**What needs to be done**.
An exact copy of the data is required, with no pictures in it.

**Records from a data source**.
+-------+

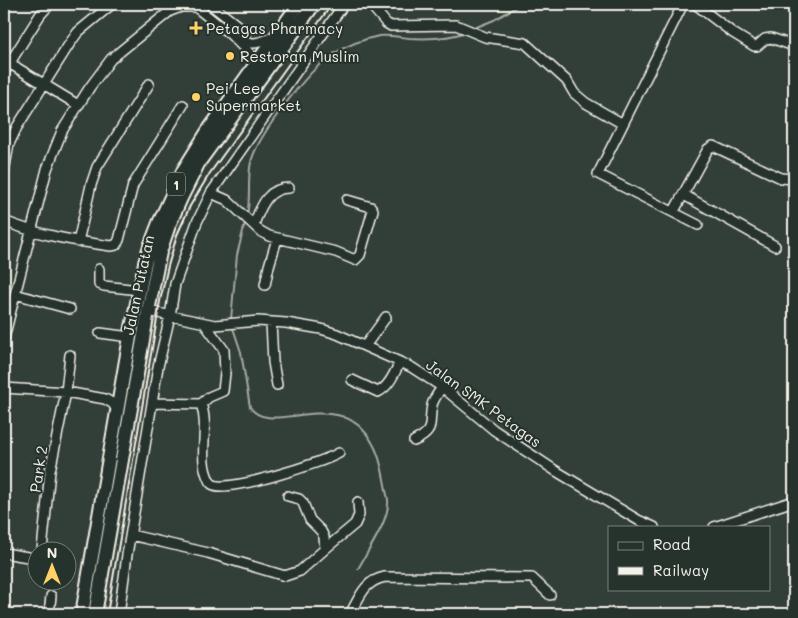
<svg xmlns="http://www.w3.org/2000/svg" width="798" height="618" viewBox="0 0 798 618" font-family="Mali,sans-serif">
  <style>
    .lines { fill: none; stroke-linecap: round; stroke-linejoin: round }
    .stream { stroke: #a6a9a1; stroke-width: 2 }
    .minor-casing { stroke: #f4f1e8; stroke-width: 12 }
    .highway-casing { stroke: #f4f1e8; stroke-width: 16 }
    .minor { stroke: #26332d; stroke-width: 9 }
    .highway { stroke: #26332d; stroke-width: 12 }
    .rail { stroke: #f4f1e8; stroke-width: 2 }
    .poi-dot { fill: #ffd166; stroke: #26332d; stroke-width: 2 }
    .labels { text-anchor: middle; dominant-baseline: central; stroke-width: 4; stroke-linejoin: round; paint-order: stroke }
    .shield { fill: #26332d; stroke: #b6b8b0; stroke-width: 1 }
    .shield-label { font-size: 14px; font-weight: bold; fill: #f4f1e8 }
    .poi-label { font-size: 15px; fill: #f4f1e8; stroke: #26332d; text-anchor: start }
    .street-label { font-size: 15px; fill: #f4f1e8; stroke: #26332d }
  </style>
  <rect width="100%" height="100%" fill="#323e38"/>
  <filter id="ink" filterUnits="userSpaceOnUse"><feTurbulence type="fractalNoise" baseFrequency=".02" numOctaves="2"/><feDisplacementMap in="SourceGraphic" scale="10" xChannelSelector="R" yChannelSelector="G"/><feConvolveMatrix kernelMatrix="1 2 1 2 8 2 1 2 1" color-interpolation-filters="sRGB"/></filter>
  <g filter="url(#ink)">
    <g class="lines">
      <path class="stream" d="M 474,28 L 494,20 L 521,4
        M 247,215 C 251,198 247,179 251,162 C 258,135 309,69 333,54 C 346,46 364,39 379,36 C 389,35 399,37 409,38 C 428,39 448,39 465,32
        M 231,319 L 237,255 L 245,223
        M 233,328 L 241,352 L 250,407 C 270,439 340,382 373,444 C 382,460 384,482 388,500 C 390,520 368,550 358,569"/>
      <defs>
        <path id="minor" d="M 192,4 L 231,35 L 258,62
          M 210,4 L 247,33
          M 370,4 L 386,23 L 391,26 L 456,25 L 485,37 L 525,43 L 567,81 L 574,93 L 586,103 L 623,124
          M 683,4 L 598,174 L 698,225
          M 695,4 L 733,33 L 754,46 L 757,46 L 765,39 L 771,38 L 794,46
          M 238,39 C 251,46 261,43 275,36
          M 4,60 L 78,105
          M 4,72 L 40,15 L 50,4
          M 4,172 L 9,144 L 17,127 L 70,43 L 78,32 L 112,4
          M 211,193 L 227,200 L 260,231 L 269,236 L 336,252 L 355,260 L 360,255 L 373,210 L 371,207 L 347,200
          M 684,195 L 775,246
          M 674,211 L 708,149 L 713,146 L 781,178 L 794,179
          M 4,221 C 38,235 74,241 111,246 L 116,245 L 119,240 L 133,185 L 183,105
          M 254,224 C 261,207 267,188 289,188
          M 78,242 L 91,185 L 97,167 L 149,84
          M 99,269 L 99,284 L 104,286 L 139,290
          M 265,285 L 269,266 L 277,239
          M 15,294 L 70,309
          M 148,311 L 215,325 L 258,321 L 286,323 L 321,329 L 337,334 L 411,367 L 442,387 L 494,430 L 556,471 L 638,520 L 654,527
          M 271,322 L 273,362 L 277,385
          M 100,333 L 130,337
          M 4,338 L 47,169 L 62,131 L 90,87 L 111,59 L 170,11 L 181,7 L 195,7
          M 365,346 L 386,317
          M 352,380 L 378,392 C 389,387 395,372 400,362
          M 4,388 L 66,392 L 105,399 L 112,403 L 117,409
          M 153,403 L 201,404 L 209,397 L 223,391 L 225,373 L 224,350 L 204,323
          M 201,404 C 210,428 197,457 209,480 C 210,483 211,484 214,485 C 230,492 322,463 339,453
          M 414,441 C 436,431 428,424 432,405 C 434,398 439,392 442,387
          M 714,527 L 794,501
          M 131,535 L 208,553 L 285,576 L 300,571 L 325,549 L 324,537 L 321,531 L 310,520 L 303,503 L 299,499 L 288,496
          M 325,549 L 355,524 L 359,515 L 358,502
          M 42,550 L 50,471 L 66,392 L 70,355
          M 4,553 L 34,558 L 38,557
          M 49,614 L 51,596
          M 119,614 L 127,555 L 158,367 L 170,316 L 175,284 L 197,222 L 211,193 L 344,4
          M 350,614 C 360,597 364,581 385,577 L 532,578 L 550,595"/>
        <path id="highway" d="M 82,614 L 130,337 L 145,263 L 149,249 L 159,223 L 183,171 L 208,131 L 299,4
          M 95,614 L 148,311 L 160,252 L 169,225 L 181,198 L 199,162 L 314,4"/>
      </defs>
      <use href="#minor" class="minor-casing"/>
      <use href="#highway" class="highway-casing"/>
      <use href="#minor" class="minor"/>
      <use href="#highway" class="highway"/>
      <path class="rail" d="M 107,614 L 160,301 L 168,266 L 177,235 L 190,206 L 210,173 L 332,4"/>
    </g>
  </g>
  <g class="poi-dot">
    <path d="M193.5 20.5h5v5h5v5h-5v5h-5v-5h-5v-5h5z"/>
    <circle cx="230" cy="56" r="5"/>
    <circle cx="196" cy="97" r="5"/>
  </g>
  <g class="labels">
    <rect class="shield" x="167" y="172.5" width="18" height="23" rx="4"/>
    <g class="shield-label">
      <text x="176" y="184">1</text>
    </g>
    <g class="poi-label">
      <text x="206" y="28">Petagas Pharmacy</text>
      <text x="240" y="56">Restoran Muslim</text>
      <text x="206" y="88">Pei Lee<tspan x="206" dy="17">Supermarket</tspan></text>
    </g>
    <g class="street-label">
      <text transform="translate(138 285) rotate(-78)">Jalan Putatan</text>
      <text transform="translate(484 403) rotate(36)">Jalan SMK Petagas</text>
      <text transform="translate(38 469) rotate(-81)">Park 2</text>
    </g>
  </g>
  <rect width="798" height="618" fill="none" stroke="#26332d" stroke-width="20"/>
  <rect x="10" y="10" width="778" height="598" fill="none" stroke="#f4f1e8" stroke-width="2" filter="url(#ink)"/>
  <rect x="608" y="526" width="162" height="65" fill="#26332d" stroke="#787f78"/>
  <rect x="618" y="542" width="25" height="8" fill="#26332d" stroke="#787f78"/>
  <text x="653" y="550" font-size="15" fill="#f4f1e8">Road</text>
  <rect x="618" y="567" width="25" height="8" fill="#f4f1e8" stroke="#787f78"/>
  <text x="653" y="576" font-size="15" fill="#f4f1e8">Railway</text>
  <g transform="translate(52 566)"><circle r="24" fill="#26332d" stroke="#787f78"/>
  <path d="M0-4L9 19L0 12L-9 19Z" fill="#ffd166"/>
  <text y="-8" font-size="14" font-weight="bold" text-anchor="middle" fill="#f4f1e8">N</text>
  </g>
</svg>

+-------+

**Your solution**.
<svg xmlns="http://www.w3.org/2000/svg" width="798" height="618" viewBox="0 0 798 618" font-family="Mali,sans-serif">
  <style>
    .lines { fill: none; stroke-linecap: round; stroke-linejoin: round }
    .stream { stroke: #a6a9a1; stroke-width: 2 }
    .minor-casing { stroke: #f4f1e8; stroke-width: 12 }
    .highway-casing { stroke: #f4f1e8; stroke-width: 16 }
    .minor { stroke: #26332d; stroke-width: 9 }
    .highway { stroke: #26332d; stroke-width: 12 }
    .rail { stroke: #f4f1e8; stroke-width: 2 }
    .poi-dot { fill: #ffd166; stroke: #26332d; stroke-width: 2 }
    .labels { text-anchor: middle; dominant-baseline: central; stroke-width: 4; stroke-linejoin: round; paint-order: stroke }
    .shield { fill: #26332d; stroke: #b6b8b0; stroke-width: 1 }
    .shield-label { font-size: 14px; font-weight: bold; fill: #f4f1e8 }
    .poi-label { font-size: 15px; fill: #f4f1e8; stroke: #26332d; text-anchor: start }
    .street-label { font-size: 15px; fill: #f4f1e8; stroke: #26332d }
  </style>
  <rect width="100%" height="100%" fill="#323e38"/>
  <filter id="ink" filterUnits="userSpaceOnUse"><feTurbulence type="fractalNoise" baseFrequency=".02" numOctaves="2"/><feDisplacementMap in="SourceGraphic" scale="10" xChannelSelector="R" yChannelSelector="G"/><feConvolveMatrix kernelMatrix="1 2 1 2 8 2 1 2 1" color-interpolation-filters="sRGB"/></filter>
  <g filter="url(#ink)">
    <g class="lines">
      <path class="stream" d="M 474,28 L 494,20 L 521,4
        M 247,215 C 251,198 247,179 251,162 C 258,135 309,69 333,54 C 346,46 364,39 379,36 C 389,35 399,37 409,38 C 428,39 448,39 465,32
        M 231,319 L 237,255 L 245,223
        M 233,328 L 241,352 L 250,407 C 270,439 340,382 373,444 C 382,460 384,482 388,500 C 390,520 368,550 358,569"/>
      <defs>
        <path id="minor" d="M 192,4 L 231,35 L 258,62
          M 210,4 L 247,33
          M 370,4 L 386,23 L 391,26 L 456,25 L 485,37 L 525,43 L 567,81 L 574,93 L 586,103 L 623,124
          M 683,4 L 598,174 L 698,225
          M 695,4 L 733,33 L 754,46 L 757,46 L 765,39 L 771,38 L 794,46
          M 238,39 C 251,46 261,43 275,36
          M 4,60 L 78,105
          M 4,72 L 40,15 L 50,4
          M 4,172 L 9,144 L 17,127 L 70,43 L 78,32 L 112,4
          M 211,193 L 227,200 L 260,231 L 269,236 L 336,252 L 355,260 L 360,255 L 373,210 L 371,207 L 347,200
          M 684,195 L 775,246
          M 674,211 L 708,149 L 713,146 L 781,178 L 794,179
          M 4,221 C 38,235 74,241 111,246 L 116,245 L 119,240 L 133,185 L 183,105
          M 254,224 C 261,207 267,188 289,188
          M 78,242 L 91,185 L 97,167 L 149,84
          M 99,269 L 99,284 L 104,286 L 139,290
          M 265,285 L 269,266 L 277,239
          M 15,294 L 70,309
          M 148,311 L 215,325 L 258,321 L 286,323 L 321,329 L 337,334 L 411,367 L 442,387 L 494,430 L 556,471 L 638,520 L 654,527
          M 271,322 L 273,362 L 277,385
          M 100,333 L 130,337
          M 4,338 L 47,169 L 62,131 L 90,87 L 111,59 L 170,11 L 181,7 L 195,7
          M 365,346 L 386,317
          M 352,380 L 378,392 C 389,387 395,372 400,362
          M 4,388 L 66,392 L 105,399 L 112,403 L 117,409
          M 153,403 L 201,404 L 209,397 L 223,391 L 225,373 L 224,350 L 204,323
          M 201,404 C 210,428 197,457 209,480 C 210,483 211,484 214,485 C 230,492 322,463 339,453
          M 414,441 C 436,431 428,424 432,405 C 434,398 439,392 442,387
          M 714,527 L 794,501
          M 131,535 L 208,553 L 285,576 L 300,571 L 325,549 L 324,537 L 321,531 L 310,520 L 303,503 L 299,499 L 288,496
          M 325,549 L 355,524 L 359,515 L 358,502
          M 42,550 L 50,471 L 66,392 L 70,355
          M 4,553 L 34,558 L 38,557
          M 49,614 L 51,596
          M 119,614 L 127,555 L 158,367 L 170,316 L 175,284 L 197,222 L 211,193 L 344,4
          M 350,614 C 360,597 364,581 385,577 L 532,578 L 550,595"/>
        <path id="highway" d="M 82,614 L 130,337 L 145,263 L 149,249 L 159,223 L 183,171 L 208,131 L 299,4
          M 95,614 L 148,311 L 160,252 L 169,225 L 181,198 L 199,162 L 314,4"/>
      </defs>
      <use href="#minor" class="minor-casing"/>
      <use href="#highway" class="highway-casing"/>
      <use href="#minor" class="minor"/>
      <use href="#highway" class="highway"/>
      <path class="rail" d="M 107,614 L 160,301 L 168,266 L 177,235 L 190,206 L 210,173 L 332,4"/>
    </g>
  </g>
  <g class="poi-dot">
    <path d="M193.5 20.5h5v5h5v5h-5v5h-5v-5h-5v-5h5z"/>
    <circle cx="230" cy="56" r="5"/>
    <circle cx="196" cy="97" r="5"/>
  </g>
  <g class="labels">
    <rect class="shield" x="167" y="172.5" width="18" height="23" rx="4"/>
    <g class="shield-label">
      <text x="176" y="184">1</text>
    </g>
    <g class="poi-label">
      <text x="206" y="28">Petagas Pharmacy</text>
      <text x="240" y="56">Restoran Muslim</text>
      <text x="206" y="88">Pei Lee<tspan x="206" dy="17">Supermarket</tspan></text>
    </g>
    <g class="street-label">
      <text transform="translate(138 285) rotate(-78)">Jalan Putatan</text>
      <text transform="translate(484 403) rotate(36)">Jalan SMK Petagas</text>
      <text transform="translate(38 469) rotate(-81)">Park 2</text>
    </g>
  </g>
  <rect width="798" height="618" fill="none" stroke="#26332d" stroke-width="20"/>
  <rect x="10" y="10" width="778" height="598" fill="none" stroke="#f4f1e8" stroke-width="2" filter="url(#ink)"/>
  <rect x="608" y="526" width="162" height="65" fill="#26332d" stroke="#787f78"/>
  <rect x="618" y="542" width="25" height="8" fill="#26332d" stroke="#787f78"/>
  <text x="653" y="550" font-size="15" fill="#f4f1e8">Road</text>
  <rect x="618" y="567" width="25" height="8" fill="#f4f1e8" stroke="#787f78"/>
  <text x="653" y="576" font-size="15" fill="#f4f1e8">Railway</text>
  <g transform="translate(52 566)"><circle r="24" fill="#26332d" stroke="#787f78"/>
  <path d="M0-4L9 19L0 12L-9 19Z" fill="#ffd166"/>
  <text y="-8" font-size="14" font-weight="bold" text-anchor="middle" fill="#f4f1e8">N</text>
  </g>
</svg>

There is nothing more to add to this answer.